Its current hashrate is around 248 TH/s whereas Bitcoin’s is at 176,000,000 TH/s in May 2021. These are scary numbers for a decentralized network – where once again a few economic actors hold most of the power.
Dogecoin is extremely illiquid globally and only a select few exchanges provide liquidity. The peer to peer markets are negligible and there are hardly any formats for self-custodying this asset.

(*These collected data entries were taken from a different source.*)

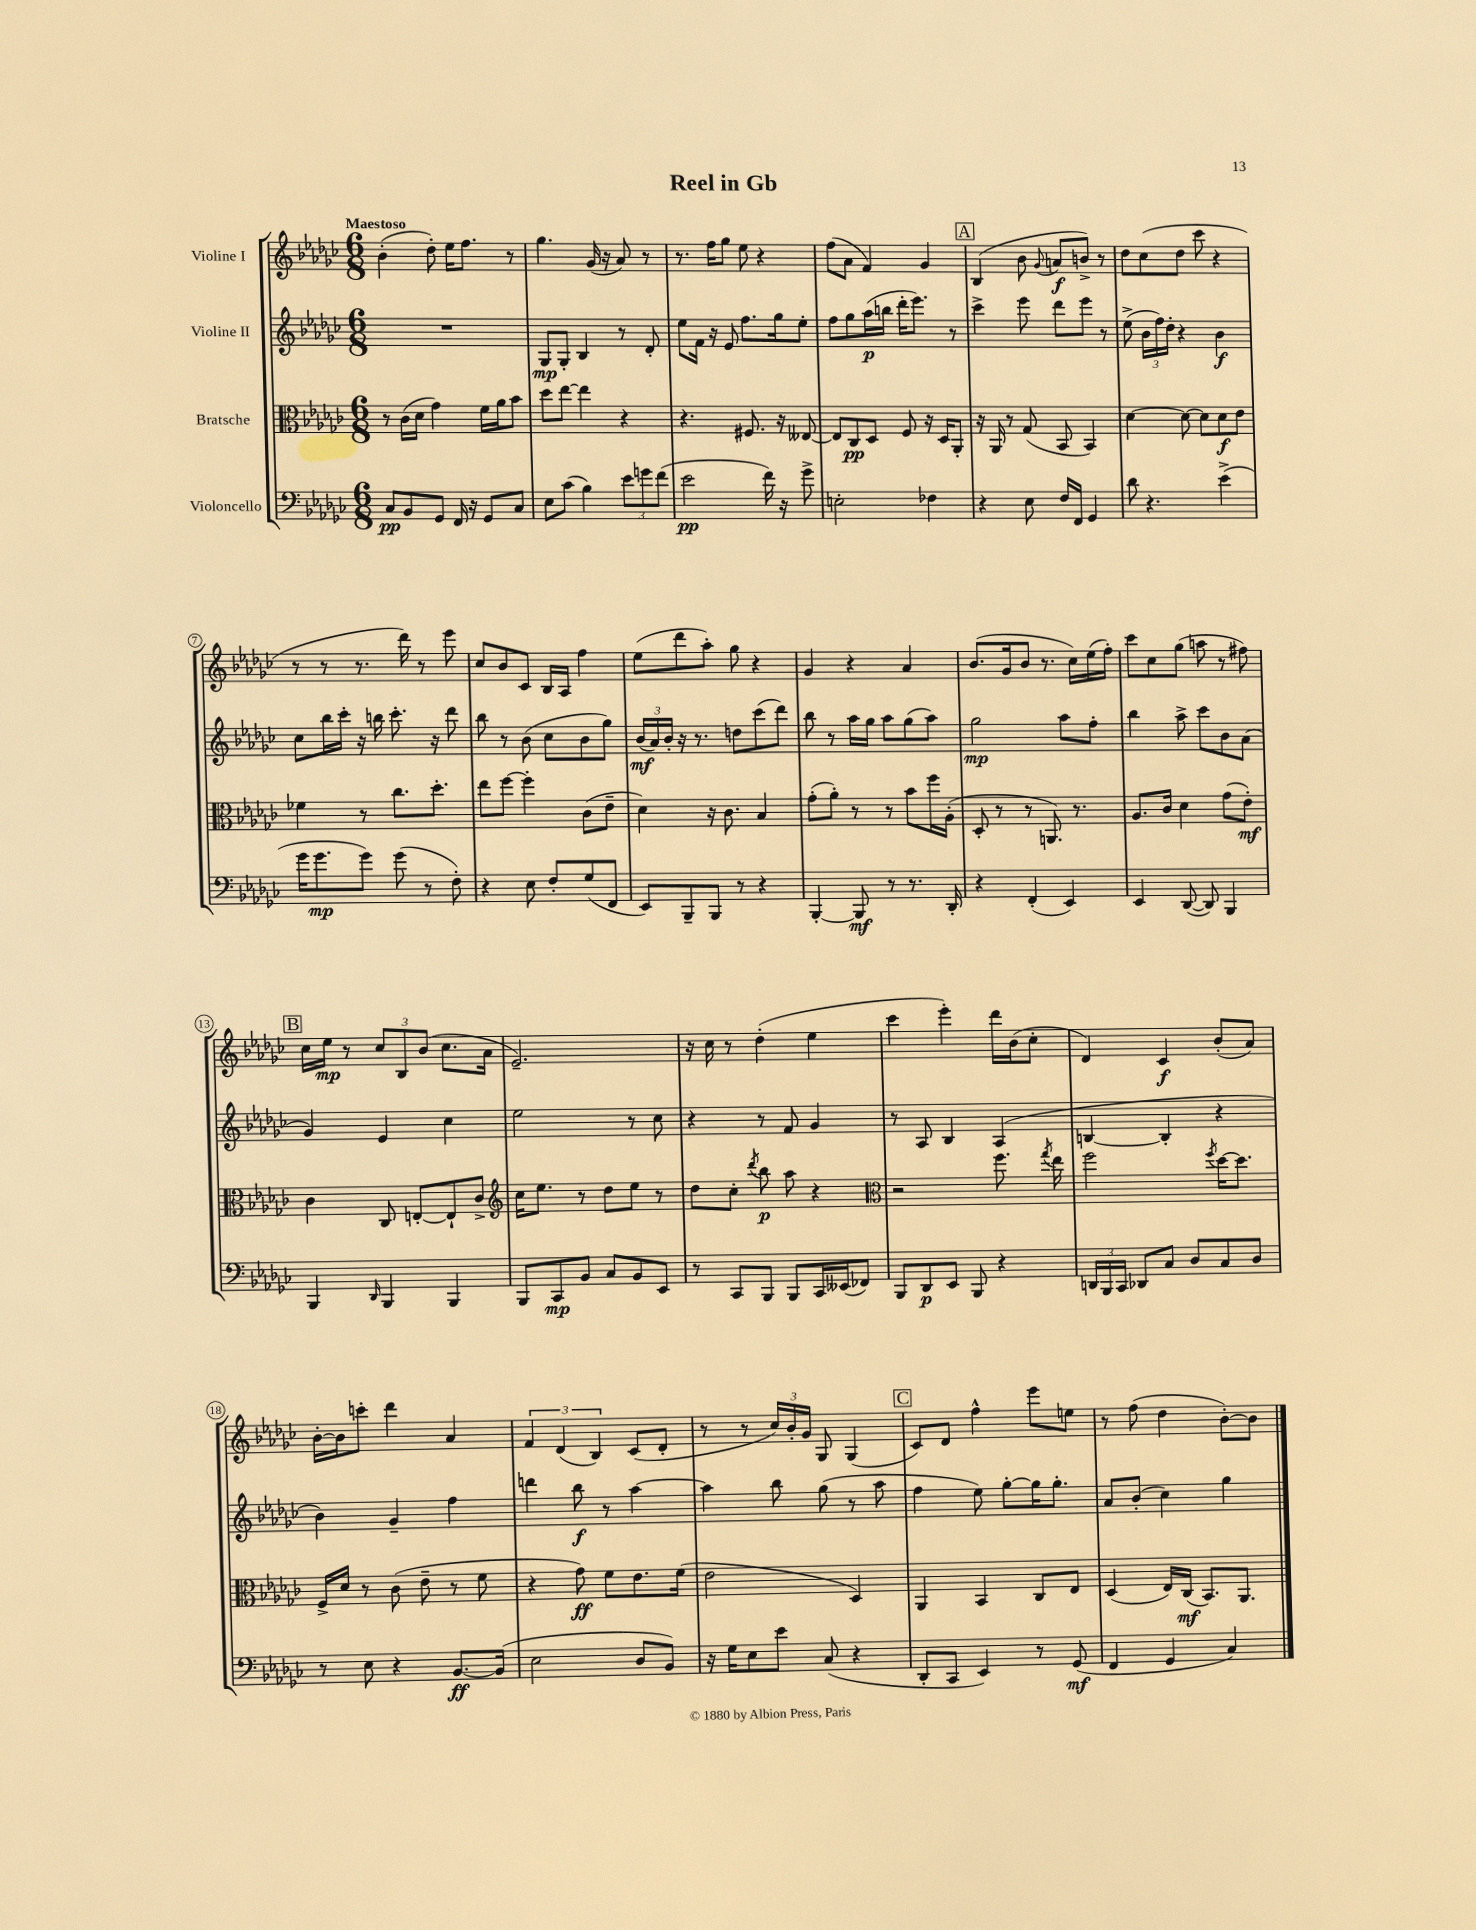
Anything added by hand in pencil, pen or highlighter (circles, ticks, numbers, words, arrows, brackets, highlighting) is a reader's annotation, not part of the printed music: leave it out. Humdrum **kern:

**kern	**kern	**kern	**kern
*staff4	*staff3	*staff2	*staff1
*clefF4	*clefC3	*clefG2	*clefG2
*k[b-e-a-d-g-c-]	*k[b-e-a-d-g-c-]	*k[b-e-a-d-g-c-]	*k[b-e-a-d-g-c-]
*M6/8	*M6/8	*M6/8	*M6/8
8C-/L	8r	2.r	(4b-'\
8BB-/	(16c-\LL	.	.
.	16d-\JJ	.	.
8GG-/J	4g-\)	.	8dd-'\)
16FF/	.	.	16ee-\LK
16r	.	.	8.ff\J
8GG-/L	16f\LL	.	.
.	16a-\J	.	.
8C-/J	8b-\J	.	8r
=	=	=	=
8E-\L	8dd-\L	8G-/L	4.gg-\
(8c-\J	[8ee-\J	8G-'/J	.
4B-\)	4ee-\]	4B-/	.
.	.	.	(16g-/
.	.	.	16r
12e-\L	4r	8r	8a-/)
12g\	.	.	.
.	.	8d-'/	8r
(12f\J	.	.	.
=	=	=	=
2e-\	4.r	8ee-\L	8.r
.	.	16f\Jk	.
.	.	16r	16ff\LK
.	.	8e-/	8gg-\J
.	8.F#/	8.ff\L	8ee-\
16f\)	.	.	4r
16r	16r	16gg-\k	.
8g-^\	[8E--/	8ee-'\J	.
=	=	=	=
2E'\	8E--/]L	8ff\L	(8ff\L
.	8C-/	8gg-\	8a-\J
.	8D-/J	(16aa-\L	4f/)
.	.	16bb\JJ	.
.	8F/	16ddd-'\LK	.
.	.	8.eee-\J)	.
4F-\	16r	.	4g-/
.	16D-/LK	.	.
.	8AA-'/J	8r	.
=	=	=	=
4r	16r	4ccc-^\	(4B-/
.	16AA-/	.	.
.	8r	.	.
8E-\	(8G-/	8eee-\	8b-\
.	.	.	8qqg-/
16F/LL	8BB-/	8ddd-\L	8a/L
16FF/JJ	.	.	.
4GG-/	4BB-/)	8eee-\J	8b^/J)
.	.	8r	8r
=	=	=	=
8d-\	[4d-\	(8ee-^\	8dd-\L
4.r	.	24b-\LL	(8cc-\
.	.	24ff\)	.
.	.	24dd-'\JJ	.
.	8d-\_	4r	8dd-\J
.	8d-\]L	.	8ccc-\
(4e-^\	8d-\	4b-\	4r
.	8e-\J	.	.
=	=	=	=
16g-\LK	4f-\	8cc-\L	8r
8.g-\	.	.	.
.	.	16bb-\L	8r
.	.	16ccc-'\JJ	.
8g-\J)	8r	16r	8.r
.	.	16bb\	.
(8g-\	8.cc-\L	8.ccc-'\	.
.	.	.	16ddd-\)
8r	.	.	8r
.	8.dd-'\J	16r	.
8F'\)	.	8ddd-\	8eee-\
=	=	=	=
4r	8ee-\L	8bb-\	8cc-/L
.	[8ff\J	8r	8b-/
8E-\	4ff'\]	(8b-\	8c-/J
8F'/L	.	8cc-\L	16B-/LL
.	.	.	16A-/JJ
(8G-/	(8c-\L	8b-\	4ff\
8FF/J	8e-~\J	8gg-\J)	.
=	=	=	=
8EE-/L)	4d-\)	(24b-/LL	(8ee-\L
.	.	24a-/)	.
.	.	24b-'/JJ	.
8BBB-~/	.	16r	8ddd-\
.	.	8.r	.
8BBB-/J	16r	.	8aa-'\J)
.	8.c-\	.	.
8r	.	8dd\L	8gg-\
4r	4B-/	(8ccc-\	4r
.	.	8ddd-\J)	.
=	=	=	=
[4BBB-'/	(8g-'\L	8bb-\	4g-/
.	8a-'\J)	8r	.
8BBB-/]	8r	16aa-\LL	4r
.	.	16gg-\JJ	.
8r	8r	8aa-\L	.
8.r	8b-\L	(8gg-\	4a-/
.	16ff\L	8aa-\J)	.
16DD-'/	(16A-'\JJ	.	.
=	=	=	=
4r	8D-'/	2gg-\	(8.b-/L
.	8r	.	.
.	.	.	16g-/k
(4FF'/	8r	.	8b-/J
.	8.AA/)	.	8.r
4EE-/)	.	8aa-\L	.
.	8.r	.	16cc-\LL)
.	.	8ff'\J	(16ee-\
.	.	.	16ff'\JJ)
=	=	=	=
4EE-/	8.A-/L	4bb-\	8ccc-\L
.	.	.	8cc-\
.	16c-/Jk	.	.
([8DD-/	4d-\	8aa-^\	(8gg-\J
8DD-/])	.	8ccc-\L	8aa\
4BBB-/	(8g-\L	8b-\	8r
.	8e-'\J)	(8a-\J	8ff#\)
=	=	=	=
4BBB-/	4c-\	4g-/)	16cc-\LL
.	.	.	16ee-\JJ
.	.	.	8r
16qqDD-/	.	.	.
4BBB-/	8C-/	4e-/	12cc-/L
.	.	.	12B-/
.	[8E'/L	.	.
.	.	.	(12b-/J
4BBB-/	8E`/]	4cc-\	8.cc-\L
.	8c-^/J	.	.
.	.	.	16a-\Jk
=	=	=	=
*	*clefG2	*	*
8BBB-/L	16cc-\LK	2ee-\	2.e-~/)
.	8.ee-\J	.	.
8CC-/	.	.	.
8BB-/J	8r	.	.
8C-/L	8dd-\L	.	.
8BB-/	8ee-\J	8r	.
8EE-/J	8r	8cc-\	.
=	=	=	=
8r	8dd-\L	4r	16r
.	.	.	16cc-\
8CC-/L	8cc-'\J	.	8r
.	8qddd-/	.	.
8BBB-/J	8bb-\	8r	(4dd-'\
8BBB-/L	8aa-\	8f/	.
16CC-/L	4r	4g-/	4ee-\
(16EE--/J	.	.	.
8FF-/J)	.	.	.
=	=	=	=
*	*clefC3	*	*
8BBB-/L	2r	8r	4ccc-\
8DD-/	.	8A-/	.
8EE-/J	.	4B-/	4eee-'\)
8BBB-/	.	.	.
4r	8.ff\	(4A-/	16ddd-\LL
.	.	.	(16b-\J
.	.	.	8cc-'\J
.	8qgg-/	.	.
.	16ee-\	.	.
=	=	=	=
24DD/LL	2ff\	[4B/	4d-/)
24BBB-/	.	.	.
24CC-/JJ	.	.	.
8DD-/L	.	.	.
8C-/J	.	4B'/]	4c-/
8D-/L	.	.	.
.	8qff/	.	.
8C-/	[16dd-\LK	4r	(8b-'/L
.	8.dd-\]J	.	.
8D-/J	.	.	8a-/J)
=	=	=	=
8r	16F^/LL	4b-\)	[16b-'\LL
.	16d-/JJ	.	16b-\]J
8E-\	8r	.	8ccc'\J
4r	(8c-\	4g-~/	4ddd-\
.	8e-~\	.	.
[8.BB-/L	8r	4ff\	4a-/
.	8f\	.	.
(16BB-/]Jk	.	.	.
=	=	=	=
2E-\	4r	4ddd\	6f/
.	.	.	(6d-/
.	8g-\)	8bb-\	.
.	.	.	6B-/)
.	8f\L	8r	.
8D-/L	8.e-\	[4aa-\	(8c-/L
8BB-/J)	.	.	8d-'/J
.	(16f\Jk	.	.
=	=	=	=
16r	2e-\	4aa-\]	8r
16G-\LK	.	.	.
8E-\	.	.	8r
8e-\J	.	8bb-\	24cc-/LL)
.	.	.	24b-'/
.	.	.	24g-/JJ
(8C-/	.	(8gg-\	8G-/
4r	4D-/)	8r	(4G-/
.	.	8aa-\	.
=	=	=	=
8DD-'/L	4AA-/	4ff\	8c-/L)
8CC-/J	.	.	8d-/J
4EE-/)	4BB-/	8ee-\)	4ff^^\
.	.	[8gg-'\L	.
8r	8C-/L	16gg-\]K	8eee-\L
.	.	8.gg-'\J	.
(8GG-/	8E-/J	.	8ee\J
=	=	=	=
4FF/	(4D-/	8a-/L	8r
.	.	(8b-'/J	(8ff\
4GG-/	16E-/LL)	4cc-\)	4dd-\
.	(16C-/JJ	.	.
.	8.BB-/L)	.	.
4C-/)	.	4gg-\	[8b-'\L)
.	8.AA-/J	.	.
.	.	.	8b-\]J
==	==	==	==
*-	*-	*-	*-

Most Dogecoin is kept on exchanges where third party risk is always a danger. In Bitcoin, close to 75% of Bitcoin is kept in a self-custodial manner, in cold storage.
Dogecoin’s code base has not been updated since 2017 and lastly, this coin has a pattern of extreme pumps and dumps since 2014. Nothing in the current climate reflects this has changed.
Like the altcoin frenzy in 2017, similar patterns are playing out and once again, only a few will sell the top whilst the many will watch their returns and initial base dwindle drastically.
Why holding Bitcoin is the best strategy over the long-term
Some Bitcoin proponents say that Altcoins are growing in such popularity as the current US Dollar is losing its value through relentless money printing.
Nonetheless, most prudent analysts, economists and the average Joe don’t see governments turning off the taps of endless money printing any time soon. They simply can’t – as it is their last tool left to keep the current system running.
Inflation is happening on two fronts. One from constant printing and the other from supply shocks in ill-invested sectors such as oil and other commodities. The Coronavirus shock led to a deep drop in demand for oil but as the World turns back on; there has not been enough to plan for the increase in demand. This will likely lead to considerable increases in the oil price and thus, thousands of products across the world – directly and indirectly.
Other scarce assets of course will increase in value as they have been for the past few months. This places pressure on consumers but also with investors holding low-yield asset classes. It’s hypothetical, yet prudent to think investors would seek an asset that has sound principles with more than 200% return year-on-year; Bitcoin.
As explained through this article, there are vast and fundamental differences between Bitcoin and other altcoins. Bitcoin is the only truly decentralised, scarce and sound cryptocurrency on the market. It can do everything that other altcoins can do but it does it better and in a more secure manner.
There was only ever a need for one Internet. There is only a need for one Blockchain – Bitcoin.